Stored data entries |

────────────────

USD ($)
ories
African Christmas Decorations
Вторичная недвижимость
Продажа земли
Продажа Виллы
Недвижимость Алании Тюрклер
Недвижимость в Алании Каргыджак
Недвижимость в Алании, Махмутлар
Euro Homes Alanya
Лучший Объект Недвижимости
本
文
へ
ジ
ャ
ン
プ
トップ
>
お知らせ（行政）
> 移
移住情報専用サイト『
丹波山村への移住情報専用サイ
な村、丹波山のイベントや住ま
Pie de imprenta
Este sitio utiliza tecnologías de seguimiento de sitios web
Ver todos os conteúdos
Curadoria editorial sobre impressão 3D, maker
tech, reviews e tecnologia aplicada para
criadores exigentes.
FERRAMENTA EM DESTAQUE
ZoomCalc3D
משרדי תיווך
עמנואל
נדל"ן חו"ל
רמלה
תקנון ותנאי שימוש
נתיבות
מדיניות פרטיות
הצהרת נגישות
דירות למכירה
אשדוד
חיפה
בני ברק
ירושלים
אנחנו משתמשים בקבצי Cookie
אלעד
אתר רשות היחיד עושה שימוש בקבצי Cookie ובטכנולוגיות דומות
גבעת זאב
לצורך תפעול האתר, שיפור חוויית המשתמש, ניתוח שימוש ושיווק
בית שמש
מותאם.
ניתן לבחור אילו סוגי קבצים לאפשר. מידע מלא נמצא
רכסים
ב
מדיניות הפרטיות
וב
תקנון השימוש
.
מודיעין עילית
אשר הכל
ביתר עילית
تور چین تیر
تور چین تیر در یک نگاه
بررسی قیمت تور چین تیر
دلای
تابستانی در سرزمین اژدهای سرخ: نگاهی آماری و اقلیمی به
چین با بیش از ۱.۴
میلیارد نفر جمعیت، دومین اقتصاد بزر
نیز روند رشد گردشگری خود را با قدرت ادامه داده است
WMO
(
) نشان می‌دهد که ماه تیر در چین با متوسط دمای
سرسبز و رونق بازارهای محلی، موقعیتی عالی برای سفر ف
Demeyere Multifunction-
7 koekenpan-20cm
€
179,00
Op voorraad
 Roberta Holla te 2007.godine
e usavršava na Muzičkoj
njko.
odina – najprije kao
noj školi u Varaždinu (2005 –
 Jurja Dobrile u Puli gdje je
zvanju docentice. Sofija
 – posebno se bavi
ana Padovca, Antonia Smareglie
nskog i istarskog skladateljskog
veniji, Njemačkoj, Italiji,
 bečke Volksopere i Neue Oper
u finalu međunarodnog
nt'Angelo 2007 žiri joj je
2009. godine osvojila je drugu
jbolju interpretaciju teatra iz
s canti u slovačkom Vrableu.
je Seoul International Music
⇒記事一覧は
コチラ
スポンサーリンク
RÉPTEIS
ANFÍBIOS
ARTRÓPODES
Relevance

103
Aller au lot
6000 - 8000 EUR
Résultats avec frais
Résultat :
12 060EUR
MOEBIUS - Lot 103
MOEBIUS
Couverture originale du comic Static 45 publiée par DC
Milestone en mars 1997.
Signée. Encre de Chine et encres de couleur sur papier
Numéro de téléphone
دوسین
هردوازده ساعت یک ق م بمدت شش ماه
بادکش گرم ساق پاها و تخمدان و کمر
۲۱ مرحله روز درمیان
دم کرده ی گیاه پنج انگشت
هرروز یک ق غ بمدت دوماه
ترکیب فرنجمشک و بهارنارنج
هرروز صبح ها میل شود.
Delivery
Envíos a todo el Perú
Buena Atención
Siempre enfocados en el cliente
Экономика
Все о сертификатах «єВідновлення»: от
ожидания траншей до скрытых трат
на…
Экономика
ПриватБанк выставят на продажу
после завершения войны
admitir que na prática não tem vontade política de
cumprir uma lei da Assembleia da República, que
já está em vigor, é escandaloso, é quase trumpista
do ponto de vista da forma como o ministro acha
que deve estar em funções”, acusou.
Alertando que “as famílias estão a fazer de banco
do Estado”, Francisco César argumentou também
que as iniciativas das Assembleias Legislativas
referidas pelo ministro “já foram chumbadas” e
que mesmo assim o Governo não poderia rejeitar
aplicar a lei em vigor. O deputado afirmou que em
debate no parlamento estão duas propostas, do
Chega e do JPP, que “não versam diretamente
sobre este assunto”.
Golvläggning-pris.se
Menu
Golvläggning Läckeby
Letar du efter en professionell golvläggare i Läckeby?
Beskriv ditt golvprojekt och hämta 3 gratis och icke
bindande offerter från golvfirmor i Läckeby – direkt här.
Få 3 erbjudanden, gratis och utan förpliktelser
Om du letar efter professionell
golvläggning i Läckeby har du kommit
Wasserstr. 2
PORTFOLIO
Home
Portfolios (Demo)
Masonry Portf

────────────────

Task to complete | Look back at the records above. Repeat all of them exactly.

Result for this exercise |
USD ($)
ories
African Christmas Decorations
Вторичная недвижимость
Продажа земли
Продажа Виллы
Недвижимость Алании Тюрклер
Недвижимость в Алании Каргыджак
Недвижимость в Алании, Махмутлар
Euro Homes Alanya
Лучший Объект Недвижимости
本
文
へ
ジ
ャ
ン
プ
トップ
>
お知らせ（行政）
> 移
移住情報専用サイト『
丹波山村への移住情報専用サイ
な村、丹波山のイベントや住ま
Pie de imprenta
Este sitio utiliza tecnologías de seguimiento de sitios web
Ver todos os conteúdos
Curadoria editorial sobre impressão 3D, maker
tech, reviews e tecnologia aplicada para
criadores exigentes.
FERRAMENTA EM DESTAQUE
ZoomCalc3D
משרדי תיווך
עמנואל
נדל"ן חו"ל
רמלה
תקנון ותנאי שימוש
נתיבות
מדיניות פרטיות
הצהרת נגישות
דירות למכירה
אשדוד
חיפה
בני ברק
ירושלים
אנחנו משתמשים בקבצי Cookie
אלעד
אתר רשות היחיד עושה שימוש בקבצי Cookie ובטכנולוגיות דומות
גבעת זאב
לצורך תפעול האתר, שיפור חוויית המשתמש, ניתוח שימוש ושיווק
בית שמש
מותאם.
ניתן לבחור אילו סוגי קבצים לאפשר. מידע מלא נמצא
רכסים
ב
מדיניות הפרטיות
וב
תקנון השימוש
.
מודיעין עילית
אשר הכל
ביתר עילית
تور چین تیر
تور چین تیر در یک نگاه
بررسی قیمت تور چین تیر
دلای
تابستانی در سرزمین اژدهای سرخ: نگاهی آماری و اقلیمی به
چین با بیش از ۱.۴
میلیارد نفر جمعیت، دومین اقتصاد بزر
نیز روند رشد گردشگری خود را با قدرت ادامه داده است
WMO
(
) نشان می‌دهد که ماه تیر در چین با متوسط دمای
سرسبز و رونق بازارهای محلی، موقعیتی عالی برای سفر ف
Demeyere Multifunction-
7 koekenpan-20cm
€
179,00
Op voorraad
 Roberta Holla te 2007.godine
e usavršava na Muzičkoj
njko.
odina – najprije kao
noj školi u Varaždinu (2005 –
 Jurja Dobrile u Puli gdje je
zvanju docentice. Sofija
 – posebno se bavi
ana Padovca, Antonia Smareglie
nskog i istarskog skladateljskog
veniji, Njemačkoj, Italiji,
 bečke Volksopere i Neue Oper
u finalu međunarodnog
nt'Angelo 2007 žiri joj je
2009. godine osvojila je drugu
jbolju interpretaciju teatra iz
s canti u slovačkom Vrableu.
je Seoul International Music
⇒記事一覧は
コチラ
スポンサーリンク
RÉPTEIS
ANFÍBIOS
ARTRÓPODES
Relevance

103
Aller au lot
6000 - 8000 EUR
Résultats avec frais
Résultat :
12 060EUR
MOEBIUS - Lot 103
MOEBIUS
Couverture originale du comic Static 45 publiée par DC
Milestone en mars 1997.
Signée. Encre de Chine et encres de couleur sur papier
Numéro de téléphone
دوسین
هردوازده ساعت یک ق م بمدت شش ماه
بادکش گرم ساق پاها و تخمدان و کمر
۲۱ مرحله روز درمیان
دم کرده ی گیاه پنج انگشت
هرروز یک ق غ بمدت دوماه
ترکیب فرنجمشک و بهارنارنج
هرروز صبح ها میل شود.
Delivery
Envíos a todo el Perú
Buena Atención
Siempre enfocados en el cliente
Экономика
Все о сертификатах «єВідновлення»: от
ожидания траншей до скрытых трат
на…
Экономика
ПриватБанк выставят на продажу
после завершения войны
admitir que na prática não tem vontade política de
cumprir uma lei da Assembleia da República, que
já está em vigor, é escandaloso, é quase trumpista
do ponto de vista da forma como o ministro acha
que deve estar em funções”, acusou.
Alertando que “as famílias estão a fazer de banco
do Estado”, Francisco César argumentou também
que as iniciativas das Assembleias Legislativas
referidas pelo ministro “já foram chumbadas” e
que mesmo assim o Governo não poderia rejeitar
aplicar a lei em vigor. O deputado afirmou que em
debate no parlamento estão duas propostas, do
Chega e do JPP, que “não versam diretamente
sobre este assunto”.
Golvläggning-pris.se
Menu
Golvläggning Läckeby
Letar du efter en professionell golvläggare i Läckeby?
Beskriv ditt golvprojekt och hämta 3 gratis och icke
bindande offerter från golvfirmor i Läckeby – direkt här.
Få 3 erbjudanden, gratis och utan förpliktelser
Om du letar efter professionell
golvläggning i Läckeby har du kommit
Wasserstr. 2
PORTFOLIO
Home
Portfolios (Demo)
Masonry Portf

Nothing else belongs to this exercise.